Filed under: bitmaps,Indexing,Infrastructure,NULL,Oracle — Jonathan Lewis @ 9:08 am BST Jun 16,2014

It’s fairly well known that in Oracle B-tree indexes on heap tables don’t hold entries where all the indexed columns are all null, but that bitmap indexes will hold such entries and execution plans can for predicates like “column is null” can use bitmap indexes. Here’s a little test case to demonstrate the point (I ran this last on 12.1.0.1):


create table t1 (val number, n1 number, padding varchar2(100));

insert into t1
select
	decode(rownum,1,to_number(null),rownum), rownum, rpad('x',100)
from
	all_objects
where
	rownum <= 1000
;

insert into t1 select * from t1;
insert into t1 select * from t1;
insert into t1 select * from t1;
insert into t1 select * from t1;
insert into t1 select * from t1;

commit;

create bitmap index t1_b1 on t1(val);

execute dbms_stats.gather_table_stats(user,'t1');

set autotrace traceonly explain

select * from t1 where val is null;

set autotrace off

The execution plan for this query, in the system I happened to be using, looked like this:


Execution Plan
----------------------------------------------------------
Plan hash value: 1201576309

---------------------------------------------------------------------------------------------
| Id  | Operation                           | Name  | Rows  | Bytes | Cost (%CPU)| Time     |
---------------------------------------------------------------------------------------------
|   0 | SELECT STATEMENT                    |       |    32 |  3488 |     8   (0)| 00:00:01 |
|   1 |  TABLE ACCESS BY INDEX ROWID BATCHED| T1    |    32 |  3488 |     8   (0)| 00:00:01 |
|   2 |   BITMAP CONVERSION TO ROWIDS       |       |       |       |            |          |
|*  3 |    BITMAP INDEX SINGLE VALUE        | T1_B1 |       |       |            |          |
---------------------------------------------------------------------------------------------

Predicate Information (identified by operation id):
---------------------------------------------------
   3 - access("VAL" IS NULL)

Note that the predicate section shows us that we used the “column is null” predicate as an access predicate into the index.

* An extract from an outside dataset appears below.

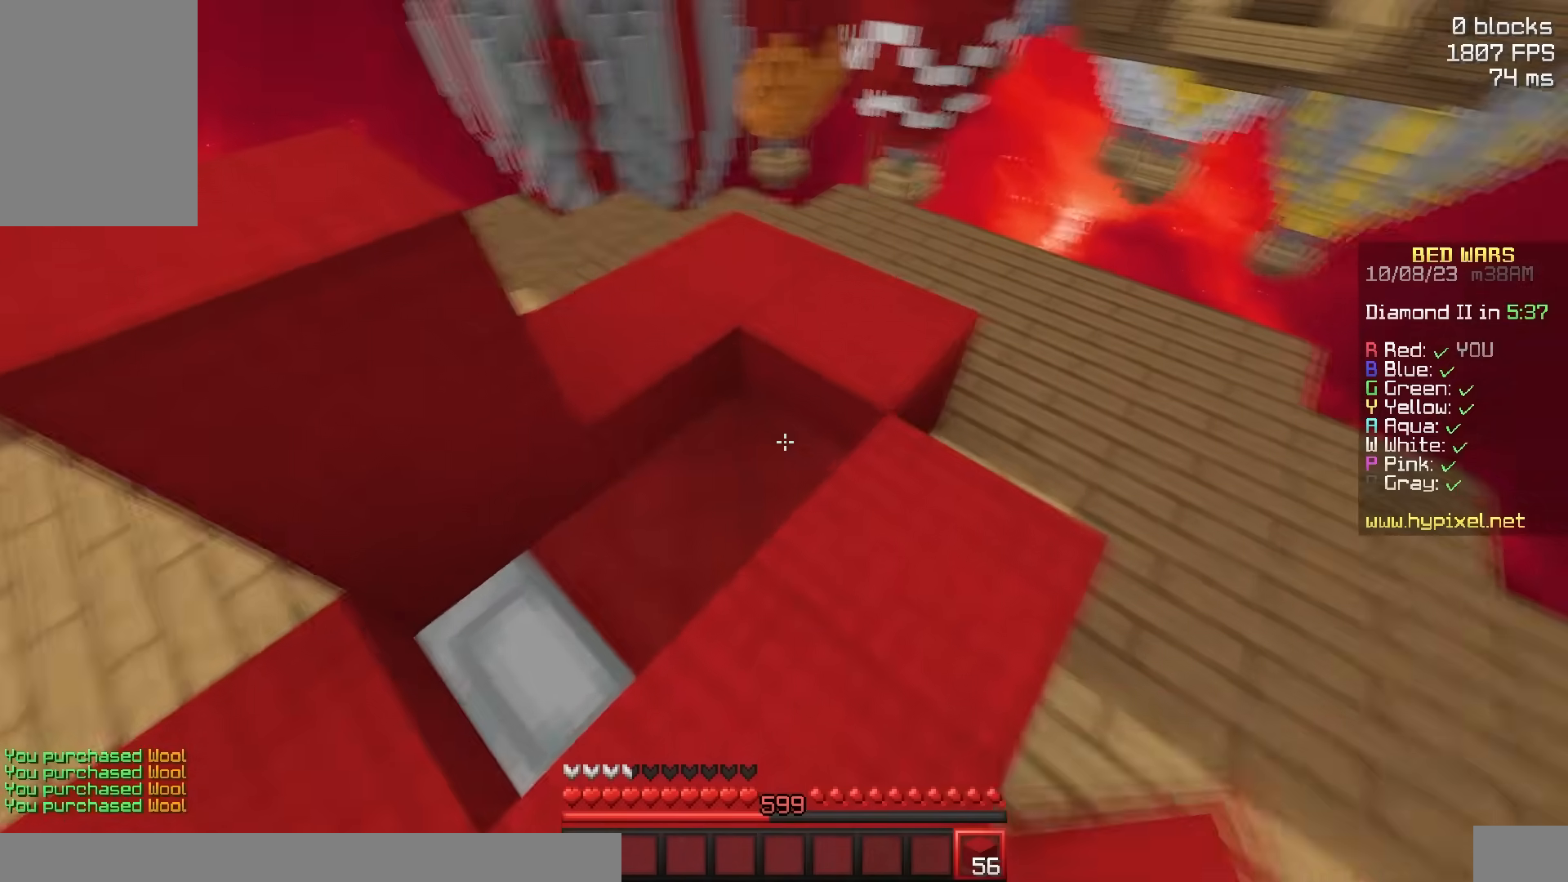
{"keys": ["d", "w"], "mouse": [], "events": [[33, "a", "up"], [100, "mouse_right", "down"], [167, "s", "up"], [283, "mouse_right", "up"], [350, "w", "down"]]}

Of course, this is a silly little example – I’ve only published it to make a point and to act as a reference case if you ever need to support a claim. Normally we don’t expect a single bitmap index to be a useful way to access a table, we tend to use combinations of bitmap indexes to combine a number of predicates so that we can minimise the trips to a table as efficiently as possible. (And we certainly DON’T create a bitmap index on an OLTP system because it lets us access NULLs by index — OLTP and bitmaps don’t get on well together.)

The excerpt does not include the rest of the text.